O ex-diretor de Governança do INSS, João Paulo Guimarães, confirmou ter recebido R$ 2 milhões de Antônio Carlos Camilo Antunes, conhecido como “Careca do INSS”, preso durante a Operação Sem Desconto. Segundo ele, os pagamentos foram feitos por meio das empresas de ambos: a Brasília Consultoria, de Antunes e seu filho Romeu, e a Vênus Consultoria, de propriedade de Guimarães.
Durante seu depoimento à CPMI dos Descontos, o relator Alfredo Gaspar (União Brasil-AL) questionou se os valores configuravam vantagem indevida. Guimarães afirmou:
“Nenhuma. Eu não recebi do senhor Antônio. Eu recebi da empresa para a qual eu prestava serviço.”
Além desse montante, Guimarães teria recebido R$ 313,2 mil de Antunes entre março e maio de 2023, segundo registros apontados pela Polícia Federal.
O episódio integra o que é considerado um dos maiores escândalos do governo Lula, envolvendo fraudes em associações de aposentados e pensionistas. Reportagens do Metrópoles revelaram que as entidades arrecadaram R$ 2 bilhões em um ano, enquanto enfrentavam milhares de processos por filiações fraudulentas.
As apurações levaram à abertura de inquérito pela PF e à Operação Sem Desconto, que culminou na demissão do presidente do INSS e do então ministro da Previdência, Carlos Lupi.

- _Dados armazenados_
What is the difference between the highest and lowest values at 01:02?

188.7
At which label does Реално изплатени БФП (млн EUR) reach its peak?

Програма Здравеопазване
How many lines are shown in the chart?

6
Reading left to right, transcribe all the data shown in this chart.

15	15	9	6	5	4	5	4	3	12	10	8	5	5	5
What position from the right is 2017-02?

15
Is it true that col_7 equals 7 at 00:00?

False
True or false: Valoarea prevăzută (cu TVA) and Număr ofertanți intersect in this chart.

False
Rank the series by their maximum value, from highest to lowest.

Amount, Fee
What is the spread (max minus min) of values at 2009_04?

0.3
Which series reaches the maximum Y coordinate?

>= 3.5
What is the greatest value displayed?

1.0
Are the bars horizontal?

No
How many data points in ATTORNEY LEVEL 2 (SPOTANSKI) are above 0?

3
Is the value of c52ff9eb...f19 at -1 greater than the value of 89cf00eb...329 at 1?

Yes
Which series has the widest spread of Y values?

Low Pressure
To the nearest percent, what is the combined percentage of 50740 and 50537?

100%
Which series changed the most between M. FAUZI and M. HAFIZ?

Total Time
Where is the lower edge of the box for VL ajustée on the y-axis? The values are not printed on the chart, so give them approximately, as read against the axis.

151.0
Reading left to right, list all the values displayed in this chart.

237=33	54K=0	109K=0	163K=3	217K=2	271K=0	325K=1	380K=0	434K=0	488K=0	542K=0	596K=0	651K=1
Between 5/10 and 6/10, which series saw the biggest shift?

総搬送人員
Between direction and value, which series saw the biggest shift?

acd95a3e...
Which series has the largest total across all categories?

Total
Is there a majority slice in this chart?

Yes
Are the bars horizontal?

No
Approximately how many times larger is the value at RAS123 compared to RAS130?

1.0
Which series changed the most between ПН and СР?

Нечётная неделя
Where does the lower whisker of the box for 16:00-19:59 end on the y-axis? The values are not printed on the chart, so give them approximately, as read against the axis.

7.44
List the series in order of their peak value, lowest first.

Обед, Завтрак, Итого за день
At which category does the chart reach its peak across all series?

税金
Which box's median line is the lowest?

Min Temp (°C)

- _Tarefa a realizar_
Atualize o texto sobre o ex-diretor do INSS entre "Durante seu depoimento" e "Previdência, Carlos Lupi.", inclusive, e reescreva esse trecho trocando "relator" por "deputado". Não é preciso consultar os dados para resolver esta atividade.

- _Solução_
Durante seu depoimento à CPMI dos Descontos, o deputado Alfredo Gaspar (União Brasil-AL) questionou se os valores configuravam vantagem indevida. Guimarães afirmou:
“Nenhuma. Eu não recebi do senhor Antônio. Eu recebi da empresa para a qual eu prestava serviço.”
Além desse montante, Guimarães teria recebido R$ 313,2 mil de Antunes entre março e maio de 2023, segundo registros apontados pela Polícia Federal.
O episódio integra o que é considerado um dos maiores escândalos do governo Lula, envolvendo fraudes em associações de aposentados e pensionistas. Reportagens do Metrópoles revelaram que as entidades arrecadaram R$ 2 bilhões em um ano, enquanto enfrentavam milhares de processos por filiações fraudulentas.
As apurações levaram à abertura de inquérito pela PF e à Operação Sem Desconto, que culminou na demissão do presidente do INSS e do então ministro da Previdência, Carlos Lupi.